An exercise in mindfulness can also help with that plague of modern existence: multitasking...researchers led by a team from the University of Washington examined the effects of meditation training on multitasking in a real-world setting. They asked a group of human resources professionals to engage in the type of simultaneous planning they did habitually... After the multitasking free-for-all, participants were divided into three groups: one was assigned to an eight-week meditation course (two hours of instruction, weekly); another group didn’t take the course at first, but took it later; and the last group took an eight-week course in body relaxation. Everyone was put through a second round of frenzy...The only participants to show improvement were those who had received the mindfulness training.Not only did they report fewer negative emotions at the end of the assignment, but their ability to concentrate improved significantly.
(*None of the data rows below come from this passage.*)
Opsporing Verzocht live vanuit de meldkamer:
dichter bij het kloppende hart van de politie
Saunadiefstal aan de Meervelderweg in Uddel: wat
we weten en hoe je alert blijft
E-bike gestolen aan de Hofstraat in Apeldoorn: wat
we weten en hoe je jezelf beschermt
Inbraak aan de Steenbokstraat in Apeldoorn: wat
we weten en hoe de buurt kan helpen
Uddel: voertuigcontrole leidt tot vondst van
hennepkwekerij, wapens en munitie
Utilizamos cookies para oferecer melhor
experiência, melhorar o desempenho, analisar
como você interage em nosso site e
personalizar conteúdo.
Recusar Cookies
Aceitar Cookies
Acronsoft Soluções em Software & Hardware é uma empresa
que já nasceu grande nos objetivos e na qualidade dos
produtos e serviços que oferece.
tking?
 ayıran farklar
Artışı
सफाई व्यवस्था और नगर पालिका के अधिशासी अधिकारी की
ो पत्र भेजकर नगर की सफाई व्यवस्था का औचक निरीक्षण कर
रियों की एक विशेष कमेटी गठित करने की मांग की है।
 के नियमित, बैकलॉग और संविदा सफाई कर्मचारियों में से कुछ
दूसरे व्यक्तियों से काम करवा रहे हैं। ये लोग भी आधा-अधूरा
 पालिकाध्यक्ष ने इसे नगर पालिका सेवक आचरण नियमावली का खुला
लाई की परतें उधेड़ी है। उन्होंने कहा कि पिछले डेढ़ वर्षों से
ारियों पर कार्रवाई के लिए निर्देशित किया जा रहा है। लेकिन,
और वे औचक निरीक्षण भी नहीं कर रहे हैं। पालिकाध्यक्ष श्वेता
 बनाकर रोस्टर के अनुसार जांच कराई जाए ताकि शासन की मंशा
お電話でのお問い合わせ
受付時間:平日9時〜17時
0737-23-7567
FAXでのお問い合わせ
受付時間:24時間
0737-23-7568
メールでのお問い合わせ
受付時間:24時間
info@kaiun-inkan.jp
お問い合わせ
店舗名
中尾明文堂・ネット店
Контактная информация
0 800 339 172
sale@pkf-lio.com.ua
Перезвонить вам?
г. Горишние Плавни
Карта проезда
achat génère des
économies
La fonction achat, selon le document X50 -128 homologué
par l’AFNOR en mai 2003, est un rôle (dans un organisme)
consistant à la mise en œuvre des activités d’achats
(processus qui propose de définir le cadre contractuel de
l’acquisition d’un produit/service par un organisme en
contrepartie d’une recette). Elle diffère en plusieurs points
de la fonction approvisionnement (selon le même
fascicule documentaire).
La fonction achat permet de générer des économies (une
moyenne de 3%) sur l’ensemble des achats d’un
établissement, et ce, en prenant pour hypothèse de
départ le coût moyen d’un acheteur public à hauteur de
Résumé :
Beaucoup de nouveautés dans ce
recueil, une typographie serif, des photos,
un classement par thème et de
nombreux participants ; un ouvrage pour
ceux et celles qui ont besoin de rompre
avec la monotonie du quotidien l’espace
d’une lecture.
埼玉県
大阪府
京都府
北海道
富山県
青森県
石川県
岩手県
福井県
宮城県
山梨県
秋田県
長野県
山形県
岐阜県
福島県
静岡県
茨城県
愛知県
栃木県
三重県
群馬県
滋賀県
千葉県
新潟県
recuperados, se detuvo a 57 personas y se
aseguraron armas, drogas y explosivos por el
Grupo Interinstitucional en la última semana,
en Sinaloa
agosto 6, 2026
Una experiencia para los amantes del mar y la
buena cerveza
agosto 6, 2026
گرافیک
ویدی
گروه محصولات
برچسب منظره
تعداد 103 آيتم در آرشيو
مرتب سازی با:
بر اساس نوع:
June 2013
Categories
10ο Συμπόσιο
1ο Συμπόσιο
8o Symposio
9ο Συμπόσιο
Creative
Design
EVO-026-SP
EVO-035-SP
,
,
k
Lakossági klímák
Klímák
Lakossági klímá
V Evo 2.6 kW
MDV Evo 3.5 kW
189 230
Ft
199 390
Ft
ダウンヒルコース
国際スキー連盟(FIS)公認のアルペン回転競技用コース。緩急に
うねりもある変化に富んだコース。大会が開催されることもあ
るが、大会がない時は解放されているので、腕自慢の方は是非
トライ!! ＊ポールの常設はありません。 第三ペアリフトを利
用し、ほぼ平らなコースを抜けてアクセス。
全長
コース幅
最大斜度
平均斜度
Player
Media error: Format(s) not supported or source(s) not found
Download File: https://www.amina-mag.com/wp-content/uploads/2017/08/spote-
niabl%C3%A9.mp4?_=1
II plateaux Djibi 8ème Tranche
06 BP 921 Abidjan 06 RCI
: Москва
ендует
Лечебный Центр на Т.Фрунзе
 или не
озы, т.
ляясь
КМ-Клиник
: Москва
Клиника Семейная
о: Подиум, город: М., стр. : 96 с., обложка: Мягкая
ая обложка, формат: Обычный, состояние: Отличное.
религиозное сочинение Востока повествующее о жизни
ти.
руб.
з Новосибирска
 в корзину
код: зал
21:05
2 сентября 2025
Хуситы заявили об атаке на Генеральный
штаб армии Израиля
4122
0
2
They could stay on task longer and they switched between tasks less frequently.
In recent years, mindfulness has been shown to improve connectivity inside our brain’s attentional networks, as well as between attentional and medial frontal regions — changes that save us from distraction. Mindfulness, in other words, helps our attention networks communicate better and with fewer interruptions than they otherwise would...In 2006, a team of psychologists demonstrated that the neural activation patterns of older adults (specifically, activation in the prefrontal cortex), began to resemble those of much younger subjects after just five one-hour training sessions on a task of attentional control. Their brains became more efficient at coordinating multiple tasks — and the benefit transferred to untrained activities, suggesting that it was symptomatic of general improvement.
Similar changes have been observed in the default network (the brain’s resting-state activity). In 2012, researchers from Ohio State University demonstrated that older adults who scored higher on mindfulness scales had increased connectivity in their default networks, specifically in two of the brain’s major information processing hubs. And while we already know that this kind of increased connectivity is a very good thing, there’s more to these particular results. The precise areas that show increased connectivity with mindfulness are also known to be pathophysiological sites of Alzheimer’s disease.